A person shops in a grocery store as ‘Low Price’ signs are displayed on October 12, 2023 in Los Angeles, California.
Mario Tama | Getty Images News | Getty Images
This report is from today’s CNBC Daily Open, our new, international markets newsletter. CNBC Daily Open brings investors up to speed on everything they need to know, no matter where they are. Like what you see? You can subscribe here.
What you need to know today
Boost from CPI
U.S. stocks jumped Tuesday on the cooler-than-expected CPI report, with major indexes notching their best day since April. Meanwhile, Treasury yields tumbled. Celebrating the report as well, Europe’s Stoxx 600 climbed 1.34%. Separately, euro zone gross domestic product shrank 0.1% quarter on quarter in the three months ended September.
Halved interest rates?
UBS expects the Federal Reserve to slash interest rates by as much as 275 basis points in 2024, almost four times the market consensus. The federal funds rate is currently between 5.25% to 5.5%. That means the Swiss bank thinks rates will be between 2.5% and 2.75% by next year. Disinflation and rising unemployment are among reasons why the bank thinks the Fed will cut rates so drastically.
36% of revenue
Google pays Apple 36% of its Safari search revenue, confirmed Alphabet CEO Sundar Pichai. The number was revealed — apparently unintentionally — by an expert witness testifying on Google’s behalf in antitrust proceedings against the tech firm. But Pichai confirmed the number in a separate lawsuit filed against Google by Epic Games.
[PRO] Massive divergence
There’s a massive divergence in markets now, BTIG, a financial services firm, said. Last week, one index closed less than 5% below a 52-week high, while another closed less than 5% above a 52-week low. It’s an occurrence that isn’t only “extremely rare,” but could also signal trouble ahead for stocks.
The bottom line
The word “exuberance” has a negative connotation when used to describe markets. In 1996, Former Federal Reserve Chair Alan Greenspan used the term “irrational exuberance” as an implied warning to the stock market when the dot-com bubble was still inflating. Greenspan, of course, proved prescient.

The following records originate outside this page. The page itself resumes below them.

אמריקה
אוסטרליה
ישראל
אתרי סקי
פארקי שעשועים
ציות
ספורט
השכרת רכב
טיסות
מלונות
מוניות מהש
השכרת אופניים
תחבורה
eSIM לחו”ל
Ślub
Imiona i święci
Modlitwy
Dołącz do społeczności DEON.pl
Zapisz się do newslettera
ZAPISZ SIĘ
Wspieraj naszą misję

It’s hard to describe yesterday’s market movements as anything but exuberant. This time, however, there’s a rational basis behind them: Inflation’s receding. Prices were unchanged month on month, while the headline core CPI reading for October was the smallest increase in two years.

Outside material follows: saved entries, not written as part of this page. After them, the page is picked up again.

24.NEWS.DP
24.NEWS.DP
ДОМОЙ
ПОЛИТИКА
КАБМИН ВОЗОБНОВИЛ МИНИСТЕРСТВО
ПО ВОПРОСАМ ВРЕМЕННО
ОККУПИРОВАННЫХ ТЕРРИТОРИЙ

Chicago Fed President Austan Goolsbee called the report “slow but clear progress” on bringing inflation below 2% — and raised hopes “we may do that with an unemployment rate that never gets above 4 percent.”
Goolsbee’s comments were measured, as befits a Fed official. Others were more, well, exuberant.

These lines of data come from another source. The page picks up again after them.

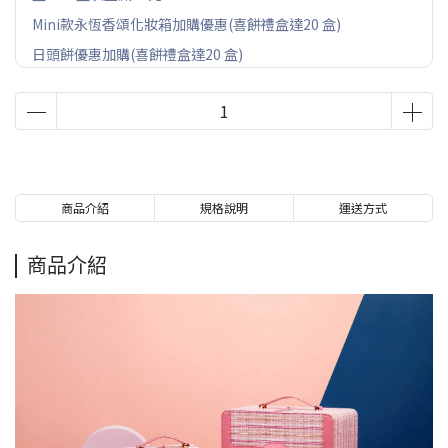
Mini款永恆香頌化妝箱加購優惠(喜餅禮盒達20 盒)
日頭餅優惠加購(喜餅禮盒達20 盒)
商品介紹
規格說明
運送方式
商品介紹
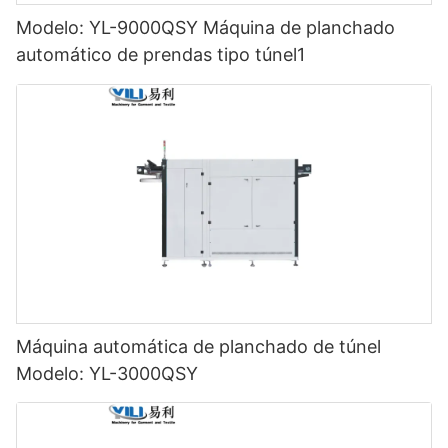
Modelo: YL-9000QSY Máquina de planchado
automático de prendas tipo túnel1
Máquina automática de planchado de túnel
Modelo: YL-3000QSY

AXS Investments CEO Greg Bassuk called the data an “early holiday present” because it effectively removed any chance the Fed will hike interest rates further. The options market implied a 0.2% chance of a December — or January — hike, according to the CME FedWatch Tool. In fact, markets now think there’s a 31.7% chance the Fed will cut rates as early as March.
Indeed, Treasury yields — which reflect investors’ expectations of where rates will end up — took a sharp fall in U.S. trading Tuesday. The 10-year yield sank 18 basis points to 4.45% and the 2-year tumbled 21 basis points to 4.83%.
“October’s cooler CPI data, combined with a slowing but resilient economy, bodes well for the economy’s soft landing, while positioning 2024 for lower interest rates and the prospects for robust stock market growth,” Bassuk said.
But we don’t have to wait until 2024 to see robust stock growth. The broad-based S&P 500 rallied 1.91%, with all 11 sectors in positive territory. The tech-heavy Nasdaq Composite jumped 2.37% and the Dow Jones Industrial Average added 1.43%. Yesterday was the best showing for the S&P and Nasdaq since April.
Still, as positive as October’s CPI report was, we shouldn’t forget Fed Chair Jerome Powell’s recent warning of “being misled by a few good months of data.” The chances that the report was an anomaly are low, it’s true. But the line between rational and irrational exuberance can be thin, especially in markets.